Minister tearfully steps down over Presbyterian church’s rejection of same-sex couples

Reverend Ian Carton of Whitehead Presbyterian Church

A long-time Presbyterian minister in Northern Ireland has stepped down in protest against the church’s rejection of same-sex couples.

Reverend Ian Carton, of Whitehead Presbyterian in County Antrim, said that the Presbyterian church’s decision to prohibit same-sex couples from accessing full church membership meant his congregation was forced into “excluding people we’d like to welcome”.

In 2018, the Presbyterian Church in Ireland’s General Assembly decided that people in same-sex marriages should not be recognised as full members of the church, and that their children could not be baptised.

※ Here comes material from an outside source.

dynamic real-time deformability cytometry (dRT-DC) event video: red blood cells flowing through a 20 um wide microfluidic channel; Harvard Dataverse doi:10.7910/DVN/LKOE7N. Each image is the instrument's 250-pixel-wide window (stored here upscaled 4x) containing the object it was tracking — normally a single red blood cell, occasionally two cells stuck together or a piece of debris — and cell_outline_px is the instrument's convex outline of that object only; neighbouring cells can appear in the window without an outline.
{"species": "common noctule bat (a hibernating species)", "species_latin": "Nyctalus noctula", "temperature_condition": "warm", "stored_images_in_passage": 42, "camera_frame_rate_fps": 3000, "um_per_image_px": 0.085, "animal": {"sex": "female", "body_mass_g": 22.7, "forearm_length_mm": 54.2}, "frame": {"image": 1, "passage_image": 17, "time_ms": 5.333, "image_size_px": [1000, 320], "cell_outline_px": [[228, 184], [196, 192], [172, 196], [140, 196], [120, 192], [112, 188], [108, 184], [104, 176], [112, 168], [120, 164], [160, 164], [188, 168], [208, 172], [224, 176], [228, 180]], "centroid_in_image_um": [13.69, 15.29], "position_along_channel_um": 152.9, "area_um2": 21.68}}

In an address to his congregation on Sunday (30 May), Carton explained that while the decision “to leave the church of my birth, the church that I’ve grown up in” was “incredibly difficult” make, he was planning to step down in September.

He said: “I am informing you that I intend to ask the Presbytery of Carrickfergus to release me from my charge as minister of Whitehead on the 30 September this year.
“I wanted you to hear from me first and not after I have made the request.

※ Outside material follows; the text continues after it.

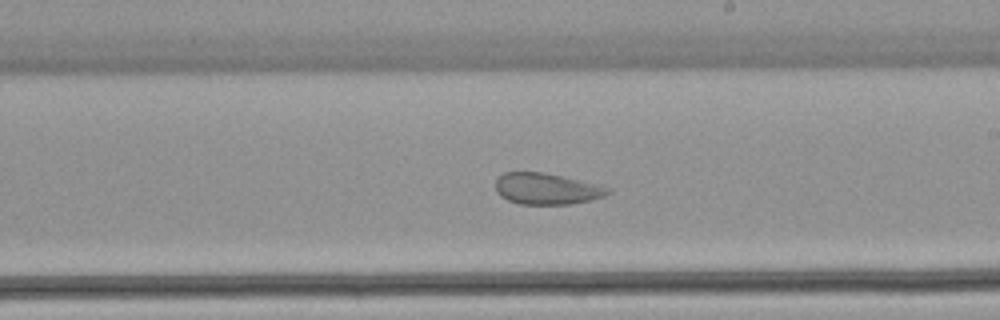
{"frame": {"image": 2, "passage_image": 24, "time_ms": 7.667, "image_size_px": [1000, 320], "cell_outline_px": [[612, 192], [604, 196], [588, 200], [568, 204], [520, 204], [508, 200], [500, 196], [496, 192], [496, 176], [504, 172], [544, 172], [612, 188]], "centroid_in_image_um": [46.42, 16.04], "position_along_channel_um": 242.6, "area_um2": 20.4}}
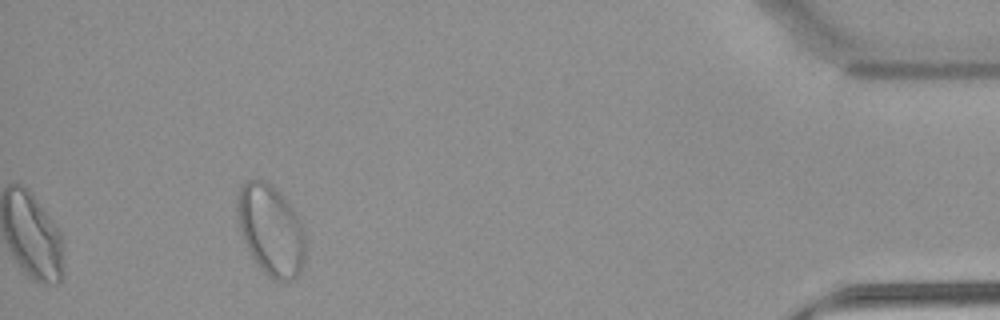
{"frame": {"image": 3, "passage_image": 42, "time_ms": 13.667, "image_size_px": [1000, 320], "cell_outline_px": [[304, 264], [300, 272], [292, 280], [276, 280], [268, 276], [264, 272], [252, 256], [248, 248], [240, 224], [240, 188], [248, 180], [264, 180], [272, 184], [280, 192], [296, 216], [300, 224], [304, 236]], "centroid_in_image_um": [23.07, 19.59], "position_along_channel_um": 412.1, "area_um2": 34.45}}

“I just have found it incredibly difficult.”

Carton explained that his wife had stopped going to Presbyterian church in October 2020, because she “felt if it was a church that was saying to anybody that you’re not welcome, that you’re not invited on the basis of gender, on the basis of your sexual orientation, that wasn’t a place that she could be”.

Becoming tearful, he said: “I’ve tried to keep going, but it’s become a bit like trying to ride two horses at the same time that are going in two different directions.”

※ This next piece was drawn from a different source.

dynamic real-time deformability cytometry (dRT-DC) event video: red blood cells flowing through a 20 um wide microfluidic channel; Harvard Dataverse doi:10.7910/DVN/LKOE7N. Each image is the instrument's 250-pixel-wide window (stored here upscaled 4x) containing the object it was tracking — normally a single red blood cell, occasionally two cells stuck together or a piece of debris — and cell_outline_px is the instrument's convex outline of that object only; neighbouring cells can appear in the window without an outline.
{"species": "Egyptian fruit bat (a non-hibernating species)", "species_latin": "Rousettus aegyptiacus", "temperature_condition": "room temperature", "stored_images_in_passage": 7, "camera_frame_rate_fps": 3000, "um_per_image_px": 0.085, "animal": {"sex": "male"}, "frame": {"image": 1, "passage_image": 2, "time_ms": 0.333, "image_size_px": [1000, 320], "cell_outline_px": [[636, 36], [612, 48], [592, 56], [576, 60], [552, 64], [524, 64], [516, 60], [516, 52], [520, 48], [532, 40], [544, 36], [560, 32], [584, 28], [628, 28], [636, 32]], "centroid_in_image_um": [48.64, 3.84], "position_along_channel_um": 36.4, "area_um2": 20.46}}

Explaining how he came to the decision to step away from the church after 14 years as a minister, he said that since the General Assembly’s decision he had felt “far from comfortable with the current direction that the Presbyterian Church seems to be going in”.

Carton said he had studied and prayed, but added: “What I hear is God calling me, calling me to those who certainly feel cast out, who feel rejected, who feel unloved.

“The decisions taken by our denomination mean that they can never belong.”